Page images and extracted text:
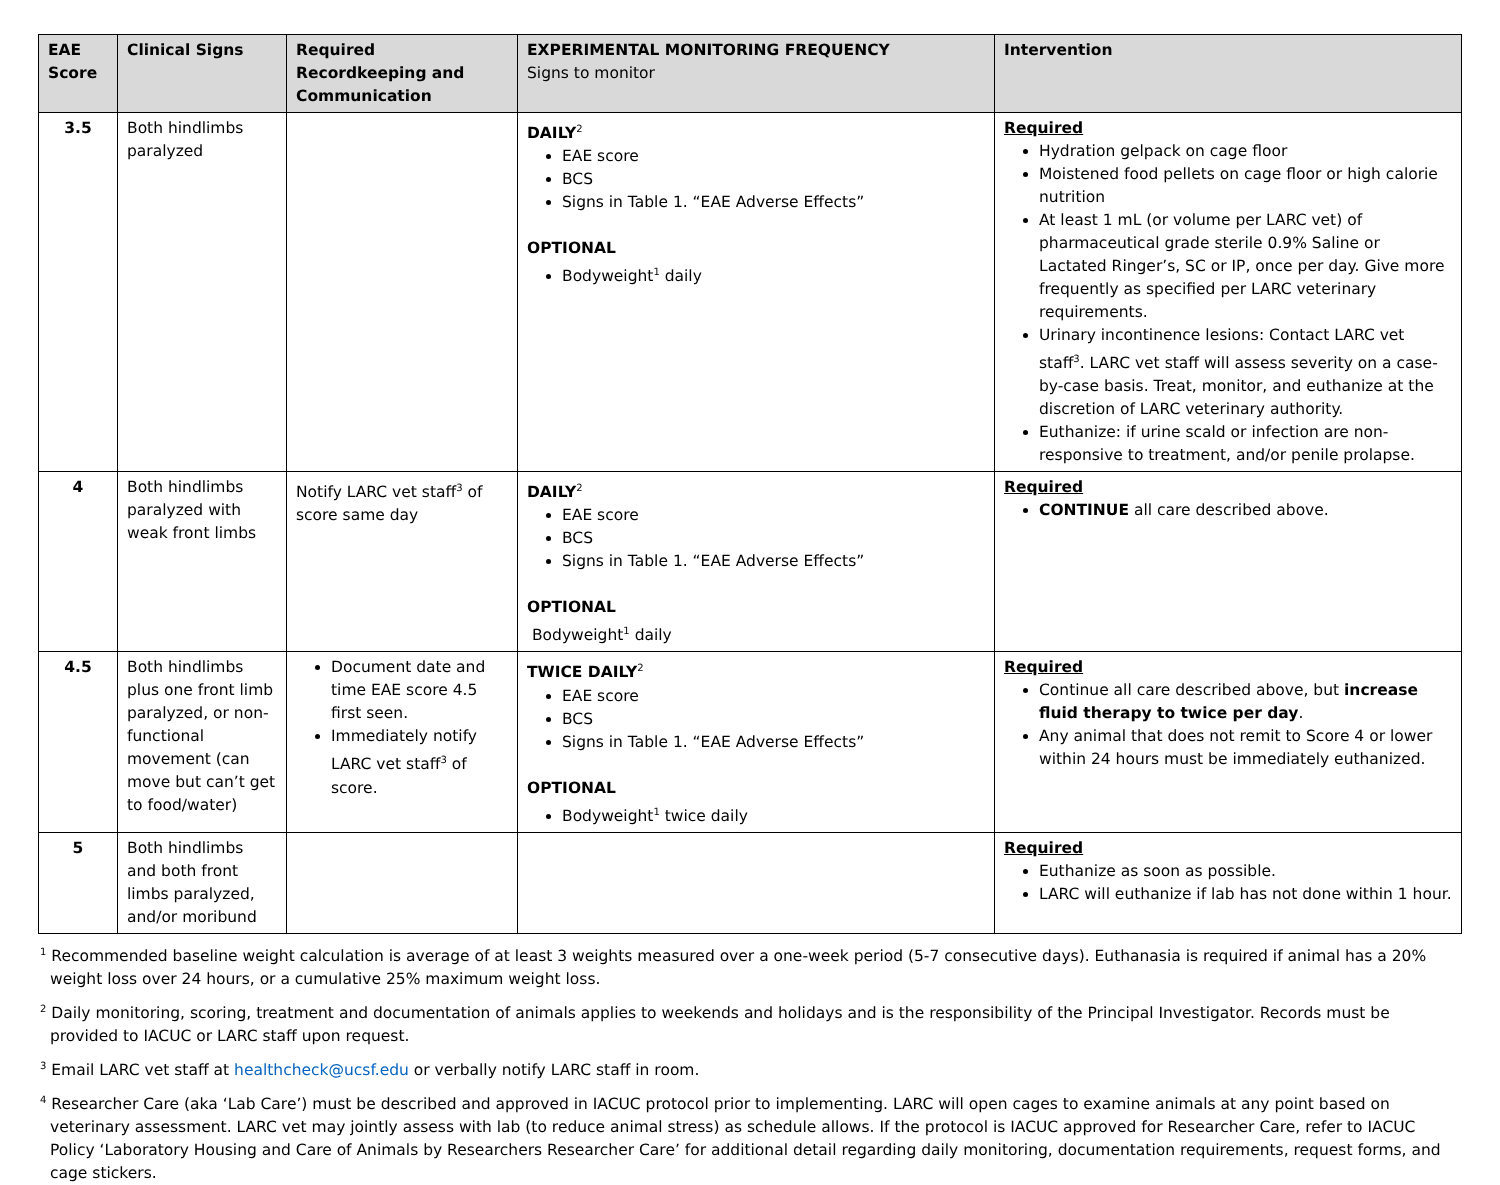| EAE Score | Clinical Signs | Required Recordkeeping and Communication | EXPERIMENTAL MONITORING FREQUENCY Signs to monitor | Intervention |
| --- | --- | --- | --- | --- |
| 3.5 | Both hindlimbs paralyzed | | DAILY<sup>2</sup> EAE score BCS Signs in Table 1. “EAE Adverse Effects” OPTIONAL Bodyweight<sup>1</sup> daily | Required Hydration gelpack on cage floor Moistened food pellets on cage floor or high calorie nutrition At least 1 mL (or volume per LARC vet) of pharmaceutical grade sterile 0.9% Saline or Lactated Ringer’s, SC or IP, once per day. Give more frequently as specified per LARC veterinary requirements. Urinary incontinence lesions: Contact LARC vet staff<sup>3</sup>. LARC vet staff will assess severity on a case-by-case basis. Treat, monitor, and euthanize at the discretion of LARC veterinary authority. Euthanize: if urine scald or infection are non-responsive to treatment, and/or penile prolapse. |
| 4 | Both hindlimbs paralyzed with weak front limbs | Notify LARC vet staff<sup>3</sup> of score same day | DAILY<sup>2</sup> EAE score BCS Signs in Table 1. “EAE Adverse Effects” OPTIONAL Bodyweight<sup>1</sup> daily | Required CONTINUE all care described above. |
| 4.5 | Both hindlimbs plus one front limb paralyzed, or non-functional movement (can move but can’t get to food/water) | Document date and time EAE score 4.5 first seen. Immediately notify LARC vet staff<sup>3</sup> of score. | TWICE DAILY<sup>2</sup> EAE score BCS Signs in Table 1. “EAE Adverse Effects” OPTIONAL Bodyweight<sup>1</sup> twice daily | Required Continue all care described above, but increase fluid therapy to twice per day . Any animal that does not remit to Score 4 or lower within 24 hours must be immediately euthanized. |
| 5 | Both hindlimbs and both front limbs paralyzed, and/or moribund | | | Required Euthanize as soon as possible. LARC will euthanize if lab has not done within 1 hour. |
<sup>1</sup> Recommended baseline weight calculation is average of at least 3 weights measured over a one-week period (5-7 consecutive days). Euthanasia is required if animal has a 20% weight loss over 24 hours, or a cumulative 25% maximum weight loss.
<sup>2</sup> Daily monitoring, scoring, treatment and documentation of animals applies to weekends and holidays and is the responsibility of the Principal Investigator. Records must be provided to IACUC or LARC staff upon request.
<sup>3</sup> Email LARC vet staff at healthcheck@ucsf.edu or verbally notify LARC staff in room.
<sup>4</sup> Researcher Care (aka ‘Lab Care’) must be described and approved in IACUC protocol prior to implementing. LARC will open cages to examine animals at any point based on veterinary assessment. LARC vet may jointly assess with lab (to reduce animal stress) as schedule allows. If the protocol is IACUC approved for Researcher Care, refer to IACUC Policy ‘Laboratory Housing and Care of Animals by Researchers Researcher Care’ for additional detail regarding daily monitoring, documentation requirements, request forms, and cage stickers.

◆ **Exercise**: Would you return all of the data above word for word, omitting every picture?

◆ **Exercise solution**:
| EAE Score | Clinical Signs | Required Recordkeeping and Communication | EXPERIMENTAL MONITORING FREQUENCY Signs to monitor | Intervention |
| --- | --- | --- | --- | --- |
| 3.5 | Both hindlimbs paralyzed | | DAILY<sup>2</sup> EAE score BCS Signs in Table 1. “EAE Adverse Effects” OPTIONAL Bodyweight<sup>1</sup> daily | Required Hydration gelpack on cage floor Moistened food pellets on cage floor or high calorie nutrition At least 1 mL (or volume per LARC vet) of pharmaceutical grade sterile 0.9% Saline or Lactated Ringer’s, SC or IP, once per day. Give more frequently as specified per LARC veterinary requirements. Urinary incontinence lesions: Contact LARC vet staff<sup>3</sup>. LARC vet staff will assess severity on a case-by-case basis. Treat, monitor, and euthanize at the discretion of LARC veterinary authority. Euthanize: if urine scald or infection are non-responsive to treatment, and/or penile prolapse. |
| 4 | Both hindlimbs paralyzed with weak front limbs | Notify LARC vet staff<sup>3</sup> of score same day | DAILY<sup>2</sup> EAE score BCS Signs in Table 1. “EAE Adverse Effects” OPTIONAL Bodyweight<sup>1</sup> daily | Required CONTINUE all care described above. |
| 4.5 | Both hindlimbs plus one front limb paralyzed, or non-functional movement (can move but can’t get to food/water) | Document date and time EAE score 4.5 first seen. Immediately notify LARC vet staff<sup>3</sup> of score. | TWICE DAILY<sup>2</sup> EAE score BCS Signs in Table 1. “EAE Adverse Effects” OPTIONAL Bodyweight<sup>1</sup> twice daily | Required Continue all care described above, but increase fluid therapy to twice per day . Any animal that does not remit to Score 4 or lower within 24 hours must be immediately euthanized. |
| 5 | Both hindlimbs and both front limbs paralyzed, and/or moribund | | | Required Euthanize as soon as possible. LARC will euthanize if lab has not done within 1 hour. |
<sup>1</sup> Recommended baseline weight calculation is average of at least 3 weights measured over a one-week period (5-7 consecutive days). Euthanasia is required if animal has a 20% weight loss over 24 hours, or a cumulative 25% maximum weight loss.
<sup>2</sup> Daily monitoring, scoring, treatment and documentation of animals applies to weekends and holidays and is the responsibility of the Principal Investigator. Records must be provided to IACUC or LARC staff upon request.
<sup>3</sup> Email LARC vet staff at healthcheck@ucsf.edu or verbally notify LARC staff in room.
<sup>4</sup> Researcher Care (aka ‘Lab Care’) must be described and approved in IACUC protocol prior to implementing. LARC will open cages to examine animals at any point based on veterinary assessment. LARC vet may jointly assess with lab (to reduce animal stress) as schedule allows. If the protocol is IACUC approved for Researcher Care, refer to IACUC Policy ‘Laboratory Housing and Care of Animals by Researchers Researcher Care’ for additional detail regarding daily monitoring, documentation requirements, request forms, and cage stickers.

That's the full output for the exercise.